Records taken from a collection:
------
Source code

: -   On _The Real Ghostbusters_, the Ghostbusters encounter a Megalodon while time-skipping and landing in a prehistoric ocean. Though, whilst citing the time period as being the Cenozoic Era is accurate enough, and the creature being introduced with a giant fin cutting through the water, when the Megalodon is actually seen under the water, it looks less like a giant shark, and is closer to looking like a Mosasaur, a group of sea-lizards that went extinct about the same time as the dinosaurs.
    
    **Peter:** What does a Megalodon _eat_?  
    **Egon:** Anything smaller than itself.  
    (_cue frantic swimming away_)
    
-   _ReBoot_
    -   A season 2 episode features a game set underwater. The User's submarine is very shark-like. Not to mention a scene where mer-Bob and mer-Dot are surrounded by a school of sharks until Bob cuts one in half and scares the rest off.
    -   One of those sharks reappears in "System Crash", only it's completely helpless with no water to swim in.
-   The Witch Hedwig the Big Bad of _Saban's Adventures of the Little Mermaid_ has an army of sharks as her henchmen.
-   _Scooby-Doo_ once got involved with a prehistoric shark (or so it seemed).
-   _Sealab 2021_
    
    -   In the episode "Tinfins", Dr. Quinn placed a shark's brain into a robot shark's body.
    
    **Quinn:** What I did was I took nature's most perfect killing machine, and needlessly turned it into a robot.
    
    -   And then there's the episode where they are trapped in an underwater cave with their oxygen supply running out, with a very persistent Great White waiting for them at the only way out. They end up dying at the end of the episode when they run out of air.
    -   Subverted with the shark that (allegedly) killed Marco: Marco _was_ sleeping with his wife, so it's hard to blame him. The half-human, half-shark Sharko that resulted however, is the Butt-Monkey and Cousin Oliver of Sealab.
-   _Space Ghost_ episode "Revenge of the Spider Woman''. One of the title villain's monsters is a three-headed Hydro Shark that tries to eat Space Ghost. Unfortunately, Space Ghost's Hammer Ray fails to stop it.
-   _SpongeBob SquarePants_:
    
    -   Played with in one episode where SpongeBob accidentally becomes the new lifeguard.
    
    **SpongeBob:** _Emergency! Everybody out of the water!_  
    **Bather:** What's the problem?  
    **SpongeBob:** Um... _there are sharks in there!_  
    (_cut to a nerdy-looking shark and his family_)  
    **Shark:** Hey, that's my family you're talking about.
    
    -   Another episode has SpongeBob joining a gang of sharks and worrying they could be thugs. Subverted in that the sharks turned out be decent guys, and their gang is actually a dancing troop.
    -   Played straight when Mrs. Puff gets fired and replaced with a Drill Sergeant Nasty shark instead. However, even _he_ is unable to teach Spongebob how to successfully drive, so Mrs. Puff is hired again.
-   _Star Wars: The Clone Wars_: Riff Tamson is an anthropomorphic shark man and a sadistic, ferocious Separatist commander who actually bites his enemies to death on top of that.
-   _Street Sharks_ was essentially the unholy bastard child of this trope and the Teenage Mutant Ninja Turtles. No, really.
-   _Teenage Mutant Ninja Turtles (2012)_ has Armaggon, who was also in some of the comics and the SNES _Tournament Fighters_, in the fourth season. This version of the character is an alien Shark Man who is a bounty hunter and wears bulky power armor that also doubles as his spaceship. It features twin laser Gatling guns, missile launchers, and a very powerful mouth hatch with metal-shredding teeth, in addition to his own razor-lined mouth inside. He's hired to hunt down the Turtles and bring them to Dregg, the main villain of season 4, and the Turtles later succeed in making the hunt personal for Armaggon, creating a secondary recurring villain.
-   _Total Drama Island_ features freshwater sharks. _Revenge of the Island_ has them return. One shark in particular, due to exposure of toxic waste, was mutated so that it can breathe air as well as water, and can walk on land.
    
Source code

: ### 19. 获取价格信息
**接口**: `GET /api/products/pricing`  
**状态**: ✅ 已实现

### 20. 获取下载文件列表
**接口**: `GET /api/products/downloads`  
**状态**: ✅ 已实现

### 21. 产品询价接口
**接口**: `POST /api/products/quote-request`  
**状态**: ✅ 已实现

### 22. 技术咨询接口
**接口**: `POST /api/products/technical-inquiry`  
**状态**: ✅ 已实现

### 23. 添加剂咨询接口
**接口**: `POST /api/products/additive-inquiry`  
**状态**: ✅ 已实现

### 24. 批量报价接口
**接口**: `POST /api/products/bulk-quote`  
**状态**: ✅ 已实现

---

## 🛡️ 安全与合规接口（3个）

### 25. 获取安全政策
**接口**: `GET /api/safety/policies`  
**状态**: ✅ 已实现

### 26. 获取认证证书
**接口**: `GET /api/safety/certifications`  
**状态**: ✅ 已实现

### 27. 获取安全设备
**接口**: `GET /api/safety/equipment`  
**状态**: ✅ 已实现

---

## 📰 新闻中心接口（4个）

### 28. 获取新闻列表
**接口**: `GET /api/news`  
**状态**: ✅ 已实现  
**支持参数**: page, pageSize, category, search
------
* Task *
Please write out each of the lines above word for word, leaving none of them out.

* Result of this task *
Source code

: -   On _The Real Ghostbusters_, the Ghostbusters encounter a Megalodon while time-skipping and landing in a prehistoric ocean. Though, whilst citing the time period as being the Cenozoic Era is accurate enough, and the creature being introduced with a giant fin cutting through the water, when the Megalodon is actually seen under the water, it looks less like a giant shark, and is closer to looking like a Mosasaur, a group of sea-lizards that went extinct about the same time as the dinosaurs.
    
    **Peter:** What does a Megalodon _eat_?  
    **Egon:** Anything smaller than itself.  
    (_cue frantic swimming away_)
    
-   _ReBoot_
    -   A season 2 episode features a game set underwater. The User's submarine is very shark-like. Not to mention a scene where mer-Bob and mer-Dot are surrounded by a school of sharks until Bob cuts one in half and scares the rest off.
    -   One of those sharks reappears in "System Crash", only it's completely helpless with no water to swim in.
-   The Witch Hedwig the Big Bad of _Saban's Adventures of the Little Mermaid_ has an army of sharks as her henchmen.
-   _Scooby-Doo_ once got involved with a prehistoric shark (or so it seemed).
-   _Sealab 2021_
    
    -   In the episode "Tinfins", Dr. Quinn placed a shark's brain into a robot shark's body.
    
    **Quinn:** What I did was I took nature's most perfect killing machine, and needlessly turned it into a robot.
    
    -   And then there's the episode where they are trapped in an underwater cave with their oxygen supply running out, with a very persistent Great White waiting for them at the only way out. They end up dying at the end of the episode when they run out of air.
    -   Subverted with the shark that (allegedly) killed Marco: Marco _was_ sleeping with his wife, so it's hard to blame him. The half-human, half-shark Sharko that resulted however, is the Butt-Monkey and Cousin Oliver of Sealab.
-   _Space Ghost_ episode "Revenge of the Spider Woman''. One of the title villain's monsters is a three-headed Hydro Shark that tries to eat Space Ghost. Unfortunately, Space Ghost's Hammer Ray fails to stop it.
-   _SpongeBob SquarePants_:
    
    -   Played with in one episode where SpongeBob accidentally becomes the new lifeguard.
    
    **SpongeBob:** _Emergency! Everybody out of the water!_  
    **Bather:** What's the problem?  
    **SpongeBob:** Um... _there are sharks in there!_  
    (_cut to a nerdy-looking shark and his family_)  
    **Shark:** Hey, that's my family you're talking about.
    
    -   Another episode has SpongeBob joining a gang of sharks and worrying they could be thugs. Subverted in that the sharks turned out be decent guys, and their gang is actually a dancing troop.
    -   Played straight when Mrs. Puff gets fired and replaced with a Drill Sergeant Nasty shark instead. However, even _he_ is unable to teach Spongebob how to successfully drive, so Mrs. Puff is hired again.
-   _Star Wars: The Clone Wars_: Riff Tamson is an anthropomorphic shark man and a sadistic, ferocious Separatist commander who actually bites his enemies to death on top of that.
-   _Street Sharks_ was essentially the unholy bastard child of this trope and the Teenage Mutant Ninja Turtles. No, really.
-   _Teenage Mutant Ninja Turtles (2012)_ has Armaggon, who was also in some of the comics and the SNES _Tournament Fighters_, in the fourth season. This version of the character is an alien Shark Man who is a bounty hunter and wears bulky power armor that also doubles as his spaceship. It features twin laser Gatling guns, missile launchers, and a very powerful mouth hatch with metal-shredding teeth, in addition to his own razor-lined mouth inside. He's hired to hunt down the Turtles and bring them to Dregg, the main villain of season 4, and the Turtles later succeed in making the hunt personal for Armaggon, creating a secondary recurring villain.
-   _Total Drama Island_ features freshwater sharks. _Revenge of the Island_ has them return. One shark in particular, due to exposure of toxic waste, was mutated so that it can breathe air as well as water, and can walk on land.
    
Source code

: ### 19. 获取价格信息
**接口**: `GET /api/products/pricing`  
**状态**: ✅ 已实现

### 20. 获取下载文件列表
**接口**: `GET /api/products/downloads`  
**状态**: ✅ 已实现

### 21. 产品询价接口
**接口**: `POST /api/products/quote-request`  
**状态**: ✅ 已实现

### 22. 技术咨询接口
**接口**: `POST /api/products/technical-inquiry`  
**状态**: ✅ 已实现

### 23. 添加剂咨询接口
**接口**: `POST /api/products/additive-inquiry`  
**状态**: ✅ 已实现

### 24. 批量报价接口
**接口**: `POST /api/products/bulk-quote`  
**状态**: ✅ 已实现

---

## 🛡️ 安全与合规接口（3个）

### 25. 获取安全政策
**接口**: `GET /api/safety/policies`  
**状态**: ✅ 已实现

### 26. 获取认证证书
**接口**: `GET /api/safety/certifications`  
**状态**: ✅ 已实现

### 27. 获取安全设备
**接口**: `GET /api/safety/equipment`  
**状态**: ✅ 已实现

---

## 📰 新闻中心接口（4个）

### 28. 获取新闻列表
**接口**: `GET /api/news`  
**状态**: ✅ 已实现  
**支持参数**: page, pageSize, category, search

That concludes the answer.